The union has thrown its support behind Senate bill 2322, the Moving Ahead for Progress in the 21st Century Act, which funds transportation and infrastructure projects through the Highway Trust Fund. Transportation unions across the nation also have launched campaigns calling on lawmakers to back the bill. Supporters say the measure would create jobs and help maintain and develop the nation’s transportation infrastructure.

In the wake of the news conference, delegates expressed their support.

Sen. Angus King’s spokesman Scott Ogden said Tuesday afternoon that King “understands how important public transit options are for people across Maine” and that he was “seriously concerned” about funding shortfalls. Ogden said King is “actively working with his colleagues to explore funding and financing options for long-term transit upgrades and infrastructure improvements.”

“Reps. [Mike] Michaud and [Chellie] Pingree both strongly support funding public transport and feel it’s a critical part of the country’s infrastructure,” spokesman Dan Rafter said in an email Tuesday. “Funding the Highway Trust Fund is central not only to the safety of those traveling on the highways and bridges in Maine and across the nation but also critical to maintaining a thriving construction sector.”

Sen. Susan Collins also sees the value in transportation initiatives to improve roads, bridges and public transit, according to spokesman Jeremy Kirkpatrick.

“At this point, it is unclear how the reauthorization of MAP-21 would be financed,” he wrote in an email. “While Sen. Collins does not serve on the committees drafting the bill, she is the ranking member on the Transportation Appropriations Subcommittee and will carefully review this legislation and its impact on Maine.”

Transportation unions across the country have launched a campaign in support of the funding bill, distributing fliers and phone numbers for their federal representatives.

Warner said about 80 percent of funding for the Community Connector bus system comes from the federal government. The service’s projected expenses for the next fiscal year is $2.9 million, but they anticipate revenues of just $2.4 million including federal funding, according to early drafts of the city’s proposed budget.

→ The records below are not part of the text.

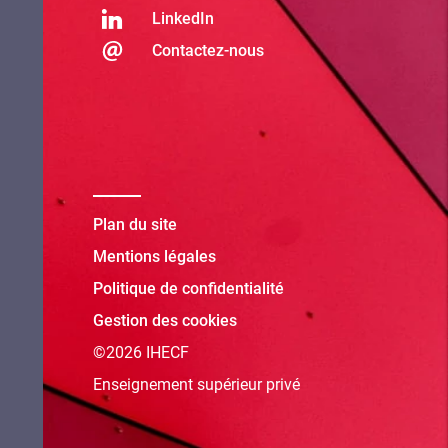
LinkedIn
Contactez-nous
Plan du site
Mentions légales
Politique de confidentialité
Gestion des cookies
©2026 IHECF
Enseignement supérieur privé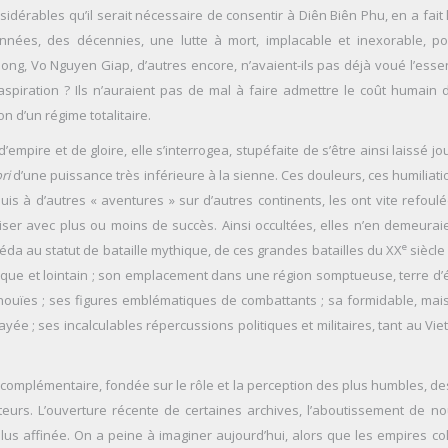
sidérables qu’il serait nécessaire de consentir à Diên Biên Phu, en a fait l
nnées, des décennies, une lutte à mort, implacable et inexorable, p
g, Vo Nguyen Giap, d’autres encore, n’avaient-ils pas déjà voué l’essen
aspiration ? Ils n’auraient pas de mal à faire admettre le coût humain d
on d’un régime totalitaire.
pire et de gloire, elle s’interrogea, stupéfaite de s’être ainsi laissé jo
ri
d’une puissance très inférieure à la sienne. Ces douleurs, ces humiliati
s à d’autres « aventures » sur d’autres continents, les ont vite refoulé
riser avec plus ou moins de succès. Ainsi occultées, elles n’en demeurai
e
ccéda au statut de bataille mythique, de ces grandes batailles du XX
siècle
exotique et lointain ; son emplacement dans une région somptueuse, terre d’
 inouïes ; ses figures emblématiques de combattants ; sa formidable, mai
yée ; ses incalculables répercussions politiques et militaires, tant au Vi
 complémentaire, fondée sur le rôle et la perception des plus humbles, de
auteurs. L’ouverture récente de certaines archives, l’aboutissement de no
lus affinée. On a peine à imaginer aujourd’hui, alors que les empires co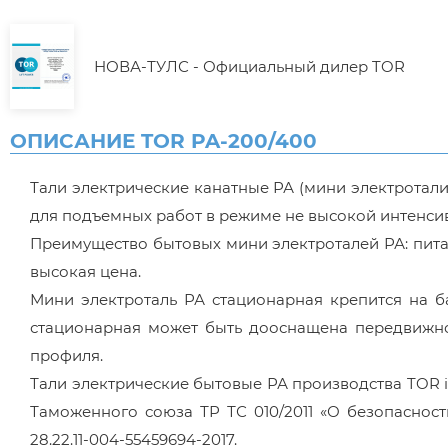
НОВА-ТУЛС - Официальный дилер TOR
ОПИСАНИЕ TOR PA-200/400
Тали электрические канатные РА (мини электротали
для подъемных работ в режиме не высокой интенси
Преимущество бытовых мини электроталей РА: питан
высокая цена.
Мини электроталь РА стационарная крепится на б
стационарная может быть дооснащена передвижной
профиля.
Тали электрические бытовые РА производства TOR i
Таможенного союза ТР ТС 010/2011 «О безопаснос
28.22.11-004-55459694-2017.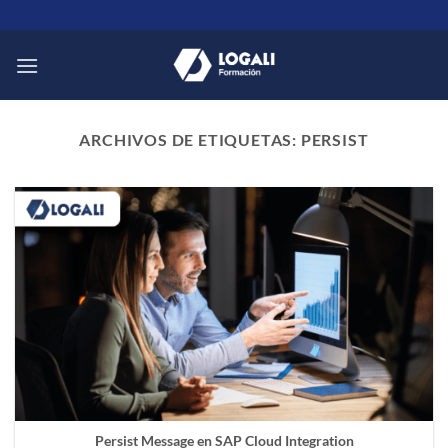
Saltar
al
contenido
ARCHIVOS DE ETIQUETAS:
PERSIST
Persist Message en SAP Cloud Integration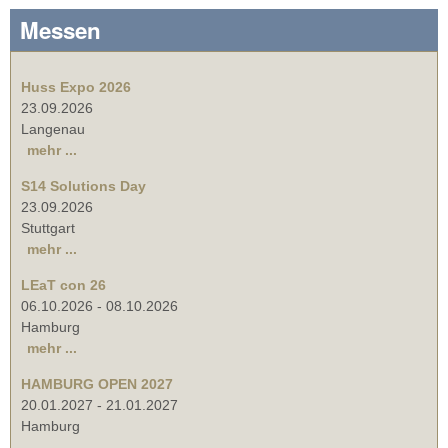
Messen
Huss Expo 2026
23.09.2026
Langenau
mehr ...
S14 Solutions Day
23.09.2026
Stuttgart
mehr ...
LEaT con 26
06.10.2026
-
08.10.2026
Hamburg
mehr ...
HAMBURG OPEN 2027
20.01.2027
-
21.01.2027
Hamburg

Warner said Community Connector serves a population of working poor, disabled and elderly residents who rely on the bus to get to work, the store or to doctors.

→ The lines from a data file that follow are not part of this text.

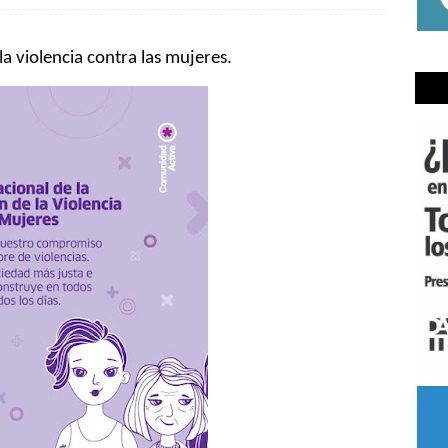
la violencia contra las mujeres.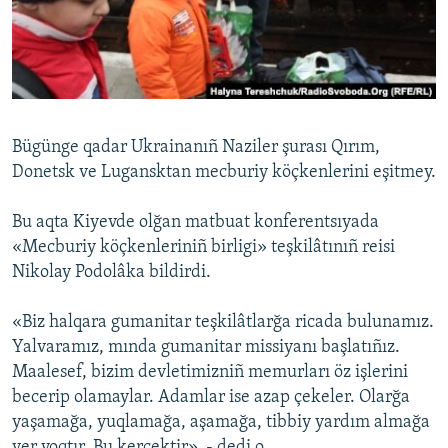
Русский
Українською
QOŞULIÑIZ!
Bügünge qadar Ukrainanıñ Naziler şurası Qırım,
Donetsk ve Lugansktan mecburiy köçkenlerini eşitmey.
RFE/RS bütün saytları
Bu aqta Kiyevde olğan matbuat konferentsıyada
«Mecburiy köçkenleriniñ birligi» teşkilâtınıñ reisi
Nikolay Podolâka bildirdi.
«Biz halqara gumanitar teşkilâtlarğa ricada bulunamız.
Yalvaramız, mında gumanitar missiyanı başlatıñız.
Maalesef, bizim devletimizniñ memurları öz işlerini
becerip olamaylar. Adamlar ise azap çekeler. Olarğa
yaşamağa, yuqlamağa, aşamağa, tibbiy yardım almağa
yer yoqtır. Bu kerçektir», - dedi o.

“If the bus goes away, those people will have to use cars or walk, and neither of those are good options,” Warner said.

The news conference was hosted by members of Amalgamated Transit Union 714, which includes more than 100 drivers in Portland and now about 34 drivers based in and around Bangor.

“We had no voice. We had no protection. Our concerns and issues weren’t being addressed” Warner said of the decision to organize.

Bangor and the new bus drivers’ union have each ratified the union’s first contract, which includes terms of a wage schedule, management rights, grievance procedures and other details common to union contracts. The agreement just needs signatures from both sides, according to Assistant City Manager Bob Farrar. The terms of that contract expire June 30, 2015, when it will be up for revision.

Community Connector could experience cuts resulting from a trying fiscal climate as city councilors try to pass a budget while minimizing a tax hike on residents. Last year, facing an earlier budget crunch, the city eliminated the Odlin Road route, which drew the lowest ridership of any route. That prompted an outcry and a community-led effort to raise money to keep it going for the year.

Warner said drivers fear more cuts as budget talks progress this summer.